In het begin van de jaren vijftig had North American Aviation twee zeer succesvolle straaljagerprojecten op stapel staan. De eerste was de F-86 Sabre, gebaseerd op de J-47 motor, die supersonisch kon vliegen in een ondiepe duikvlucht. De F-86 onderscheidde zich in Korea met een 14 tegen 1 dodental ten opzichte van de behendige MiG-15. De F-100 Super Sabre was een verbeterde Sabre gebouwd rond de grotere J-57 motor. De F-100 was het eerste USAF gevechtsvliegtuig dat supersonisch vloog. De Super Sabre zou zich gaan onderscheiden in Vietnam, waar het de bijnaam “The Hun” kreeg.
De volgende logische stap was een straaljager die Mach 2 kon vliegen in horizontale vlucht. De introductie van de grotere J-75 motor maakte een Mach 2 gevechtsvliegtuig mogelijk, althans op papier. North American begon aan zo’n vliegtuig te werken onder de naam F-100B. Zowel de F-86 als de F-100 hebben hun luchtinlaat in de neus van het toestel. De F-100B begon met dit ontwerp, maar men kwam er al snel achter dat de grote radar de ruimte in de neus nodig had. Als gevolg daarvan verplaatste NAA de luchtinlaten onder de romp.
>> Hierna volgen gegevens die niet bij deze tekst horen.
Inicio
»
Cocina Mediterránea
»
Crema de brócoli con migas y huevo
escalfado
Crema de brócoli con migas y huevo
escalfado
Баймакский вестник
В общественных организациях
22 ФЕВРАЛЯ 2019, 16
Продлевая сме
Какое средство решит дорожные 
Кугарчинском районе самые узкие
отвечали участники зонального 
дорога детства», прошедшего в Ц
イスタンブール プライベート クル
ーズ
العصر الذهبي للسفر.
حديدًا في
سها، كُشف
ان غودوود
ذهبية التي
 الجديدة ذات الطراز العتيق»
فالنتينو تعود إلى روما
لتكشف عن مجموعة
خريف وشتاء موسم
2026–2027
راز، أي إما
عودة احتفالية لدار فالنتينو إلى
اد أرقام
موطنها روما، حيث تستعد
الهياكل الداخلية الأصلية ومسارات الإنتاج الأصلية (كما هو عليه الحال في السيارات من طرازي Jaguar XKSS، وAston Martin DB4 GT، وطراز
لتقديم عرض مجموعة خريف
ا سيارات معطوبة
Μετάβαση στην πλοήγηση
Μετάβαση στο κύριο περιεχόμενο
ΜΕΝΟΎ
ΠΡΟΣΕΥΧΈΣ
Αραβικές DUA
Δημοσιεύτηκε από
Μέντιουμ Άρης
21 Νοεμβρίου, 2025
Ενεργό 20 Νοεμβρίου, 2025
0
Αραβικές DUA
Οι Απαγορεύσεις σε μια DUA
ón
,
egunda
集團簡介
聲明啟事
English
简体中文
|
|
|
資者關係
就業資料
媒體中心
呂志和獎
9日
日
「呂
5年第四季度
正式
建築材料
Medio 1954 vonden een aantal gebeurtenissen plaats. Ten eerste stelde de USAF de eis voor een tactische jachtbommenwerper die een atoombom kon afwerpen. Ten tweede gaf de USAF het groene licht voor de Mach 2 jachtbommenwerper, maar veranderde de programmanaam in F-107. Een contract voor 3 vliegbare YF-107’s werd uitgegeven. Uiteindelijk gaf de USAF het groene licht voor de YF-105. De F-107 had concurrentie, en zou waarschijnlijk eindigen in een fly-off.
NAA zette het F-107 programma in een hoge versnelling. Het werd snel vastgesteld dat de lagere positie van de luchtinlaat problemen veroorzaakte met het laten vallen van de kernbom uit het bommenruim. Als gevolg daarvan werden de luchtinlaten boven de romp geplaatst, iets wat nog nooit eerder was geprobeerd. De eerste YF-107 vloog op 10 september 1956. De YF-107 bereikte Mach 2 kort na de eerste vlucht.
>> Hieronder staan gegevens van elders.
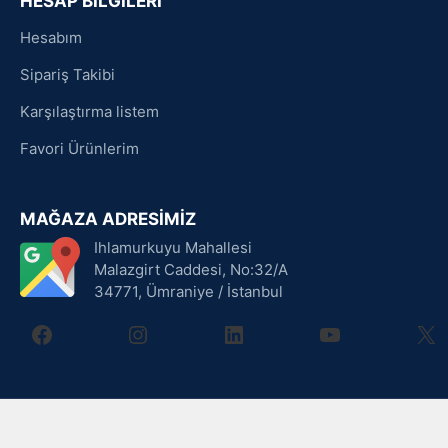
HESAP BİLGİLERİ
Hesabım
Sipariş Takibi
Karşılaştırma listem
Favori Ürünlerim
MAĞAZA ADRESİMİZ
Ihlamurkuyu Mahallesi
Malazgirt Caddesi, No:32/A
34771, Ümraniye / İstanbul
facebook
instagram
linkedin
youtube
X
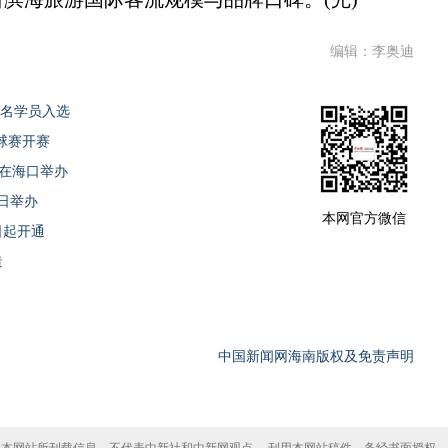
编辑：李奥迪
0名学员入选
乓球赛开赛
3日在海口举办
日举办
本网官方微信
日起开通
造
中国新闻网海南版权及免责声明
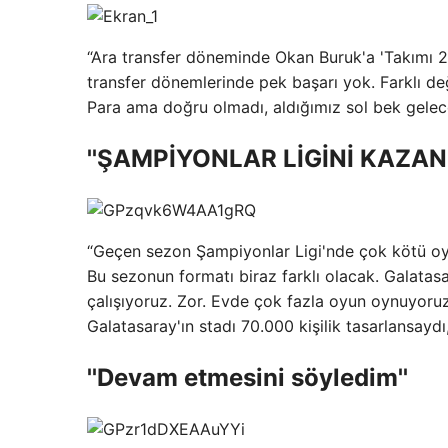
“Ara transfer döneminde Okan Buruk'a 'Takımı 20
transfer dönemlerinde pek başarı yok. Farklı de
Para ama doğru olmadı, aldığımız sol bek gelec
''ŞAMPİYONLAR LİGİNİ KAZAN
“Geçen sezon Şampiyonlar Ligi'nde çok kötü oy
Bu sezonun formatı biraz farklı olacak. Galatas
çalışıyoruz. Zor. Evde çok fazla oyun oynuyoruz
Galatasaray'ın stadı 70.000 kişilik tasarlansaydı,
''Devam etmesini söyledim''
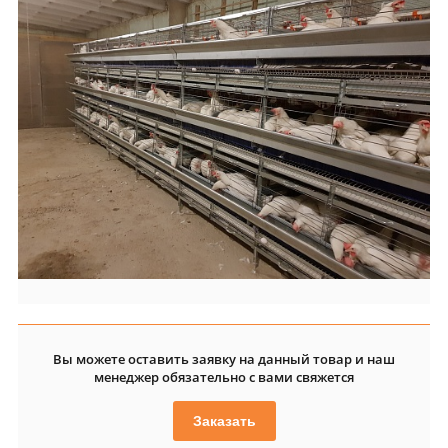
Вы можете оставить заявку на данный товар и наш
менеджер обязательно с вами свяжется
Заказать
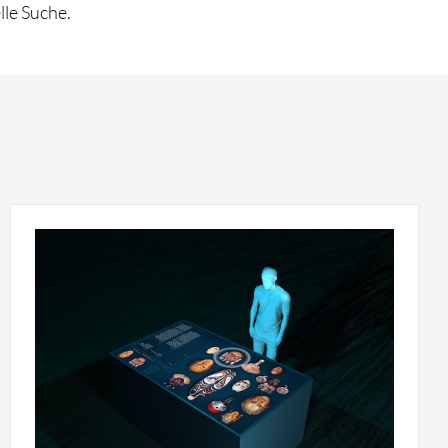
lle Suche.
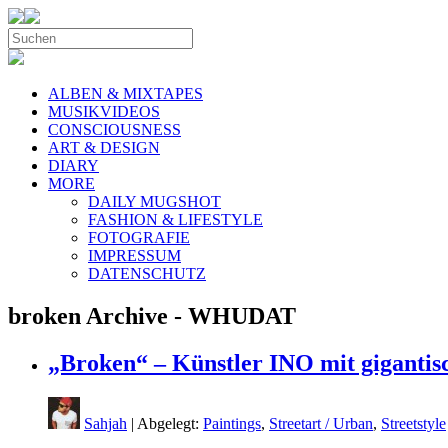
ALBEN & MIXTAPES
MUSIKVIDEOS
CONSCIOUSNESS
ART & DESIGN
DIARY
MORE
DAILY MUGSHOT
FASHION & LIFESTYLE
FOTOGRAFIE
IMPRESSUM
DATENSCHUTZ
broken Archive - WHUDAT
„Broken“ – Künstler INO mit gigantisc
Sahjah
| Abgelegt:
Paintings
,
Streetart / Urban
,
Streetstyle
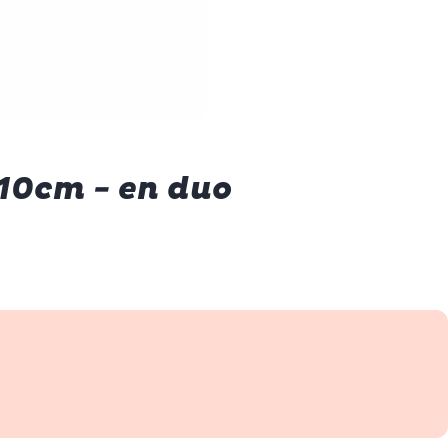
 10cm - en duo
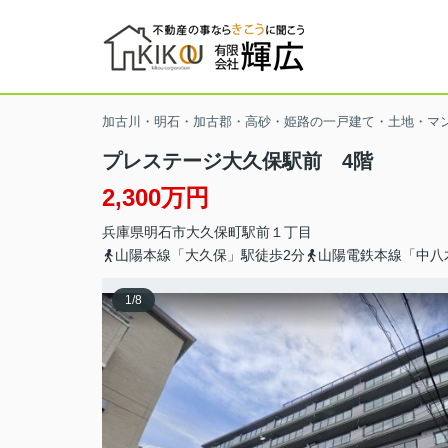
加古川・明石・加古郡・高砂・姫路の一戸建て・土地・マ
プレステージ大久保駅前 4階
2,300万円
兵庫県
明石市
大久保町駅前
１丁目
山陽本線「大久保」駅徒歩2分
山陽電鉄本線「中八
1
/
8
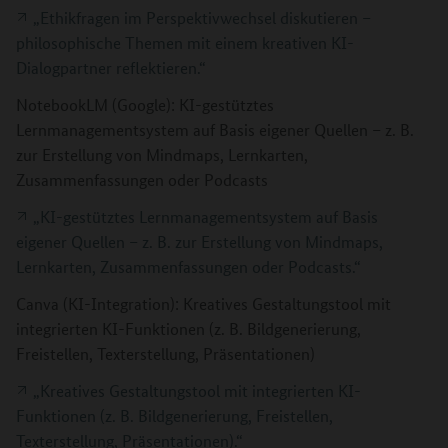
„Ethikfragen im Perspektivwechsel diskutieren –
philosophische Themen mit einem kreativen KI-
Dialogpartner reflektieren.“
NotebookLM (Google): KI-gestütztes
Lernmanagementsystem auf Basis eigener Quellen – z. B.
zur Erstellung von Mindmaps, Lernkarten,
Zusammenfassungen oder Podcasts
„KI-gestütztes Lernmanagementsystem auf Basis
eigener Quellen – z. B. zur Erstellung von Mindmaps,
Lernkarten, Zusammenfassungen oder Podcasts.“
Canva (KI-Integration): Kreatives Gestaltungstool mit
integrierten KI-Funktionen (z. B. Bildgenerierung,
Freistellen, Texterstellung, Präsentationen)
„Kreatives Gestaltungstool mit integrierten KI-
Funktionen (z. B. Bildgenerierung, Freistellen,
Texterstellung, Präsentationen).“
Er waren uiteindelijk veel problemen met de F-107. Hetzelfde gold voor de F-105. Het F-107 programma verloor een vliegtuig tijdens de testvluchten, terwijl het F-105 programma beide prototypes verloor. Met wat tijd hadden de problemen van de F-107 opgelost kunnen worden, en zou het waarschijnlijk een succesvol programma geweest zijn. Maar de F-105 werd gekozen als de nieuwe jager/bommenwerper. Onder de naam Thunderchief kreeg de F-105 de bijnaam “Thud” in Vietnam, waar bijna 400 F-105’s verloren gingen van de bijna 800 die werden gebouwd.
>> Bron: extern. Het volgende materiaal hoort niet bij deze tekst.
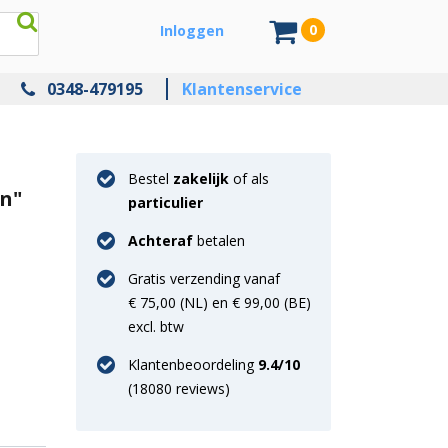
0
Inloggen
0348-479195
Klantenservice
Bestel
zakelijk
of als
en"
particulier
Achteraf
betalen
Gratis verzending vanaf
€ 75,00 (NL) en € 99,00 (BE)
excl. btw
Klantenbeoordeling
9.4
/10
(
18080
reviews)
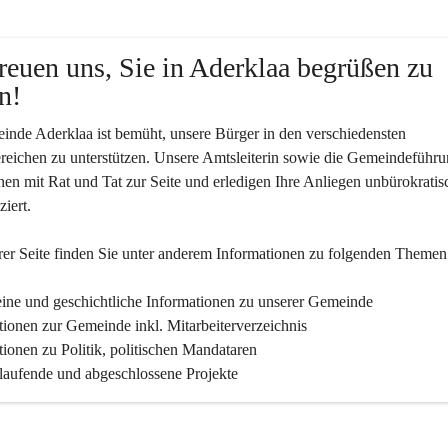
reuen uns, Sie in Aderklaa begrüßen zu 
n!
nde Aderklaa ist bemüht, unsere Bürger in den verschiedensten 
eichen zu unterstützen. Unsere Amtsleiterin sowie die Gemeindeführu
nen mit Rat und Tat zur Seite und erledigen Ihre Anliegen unbürokratis
iert.
er Seite finden Sie un­ter an­de­rem Informationen zu folgenden Themen
ine und geschichtliche Informationen zu unserer Gemeinde
tionen zur Gemeinde inkl. Mitarbeiterverzeichnis
tionen zu Politik, politischen Mandataren
 laufende und abgeschlossene Projekte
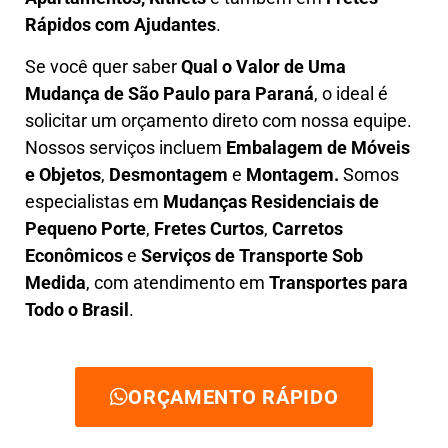
Rápidos com Ajudantes
.
Se você quer saber
Q
ual o Valor de Uma
Mudança
de São Paulo para Paraná
, o ideal é
solicitar um orçamento direto com nossa equipe.
Nossos serviços incluem
E
mbalagem de Móveis
e Objetos
,
D
esmontagem
e
Montagem.
Somos
especialistas em
Mudanças Residenciais de
Pequeno Porte
,
Fretes Curtos
,
Carretos
Econômicos
e
Serviços de Transporte Sob
Medida
, com atendimento em
Transportes para
Todo o Brasil
.
ORÇAMENTO RÁPIDO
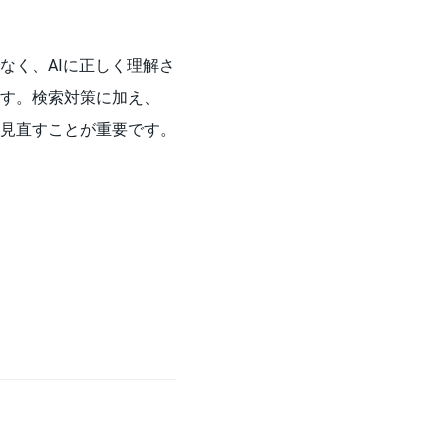
なく、AIに正しく理解さ
す。検索対策に加え、
見直すことが重要です。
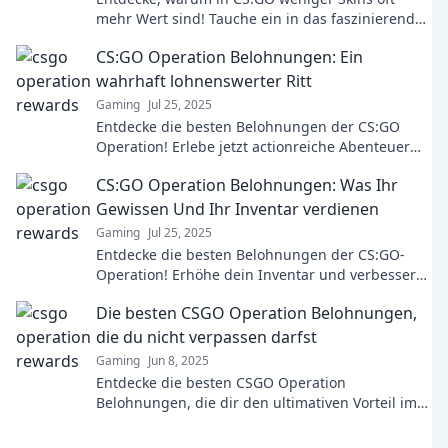
mehr Wert sind! Tauche ein in das faszinierende
Skin-Phänomen und erkenne die wahren
CS:GO Operation Belohnungen: Ein
Belohnungen.
wahrhaft lohnenswerter Ritt
Gaming
Jul 25, 2025
Entdecke die besten Belohnungen der CS:GO
Operation! Erlebe jetzt actionreiche Abenteuer
und verdiene einzigartige Items!
CS:GO Operation Belohnungen: Was Ihr
Gewissen Und Ihr Inventar verdienen
Gaming
Jul 25, 2025
Entdecke die besten Belohnungen der CS:GO-
Operation! Erhöhe dein Inventar und verbessere
dein Gewissen – jetzt klicken und profitieren!
Die besten CSGO Operation Belohnungen,
die du nicht verpassen darfst
Gaming
Jun 8, 2025
Entdecke die besten CSGO Operation
Belohnungen, die dir den ultimativen Vorteil im
Spiel verschaffen! Verpasse nicht diese MUST-
HAVE Items!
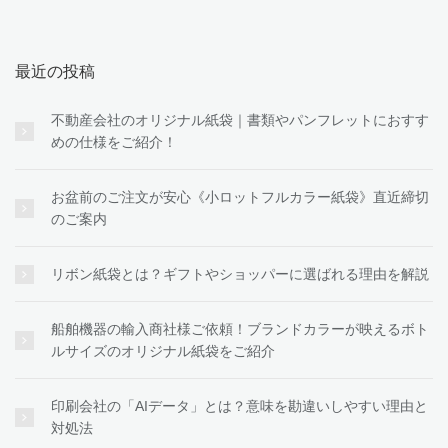
めの仕様をご紹介！
お盆前のご注文が安心《小ロットフルカラー紙袋》直近締切
のご案内
リボン紙袋とは？ギフトやショッパーに選ばれる理由を解説
船舶機器の輸入商社様ご依頼！ブランドカラーが映えるボト
ルサイズのオリジナル紙袋をご紹介
印刷会社の「AIデータ」とは？意味を勘違いしやすい理由と
対処法
カテゴリー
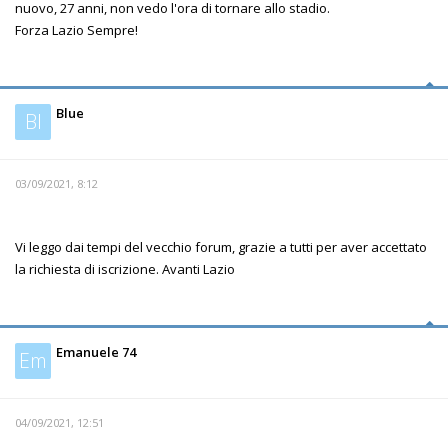
nuovo, 27 anni, non vedo l'ora di tornare allo stadio.
Forza Lazio Sempre!
Blue
Bl
03/09/2021, 8:12
Vi leggo dai tempi del vecchio forum, grazie a tutti per aver accettato
la richiesta di iscrizione. Avanti Lazio
Emanuele 74
Em
04/09/2021, 12:51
Het YF-107 programma werd geannuleerd, de twee overlevenden werden naar NASA gestuurd. NASA vond de vliegtuigen zo onbetrouwbaar dat ze snel met pensioen werden gestuurd. Deze twee vliegtuigen overleven in musea. De blijvende erfenis van de F-107 zijn de luchtinlaten boven de cockpit. Het is een bewijs dat elk probleem een oplossing heeft, zelfs als die oplossing onconventioneel is. Piloten vreesden dat ze in de luchtinlaten zouden worden gezogen als ze moesten springen, en gaven het vliegtuig de liefkozende bijnaam “menseneter”.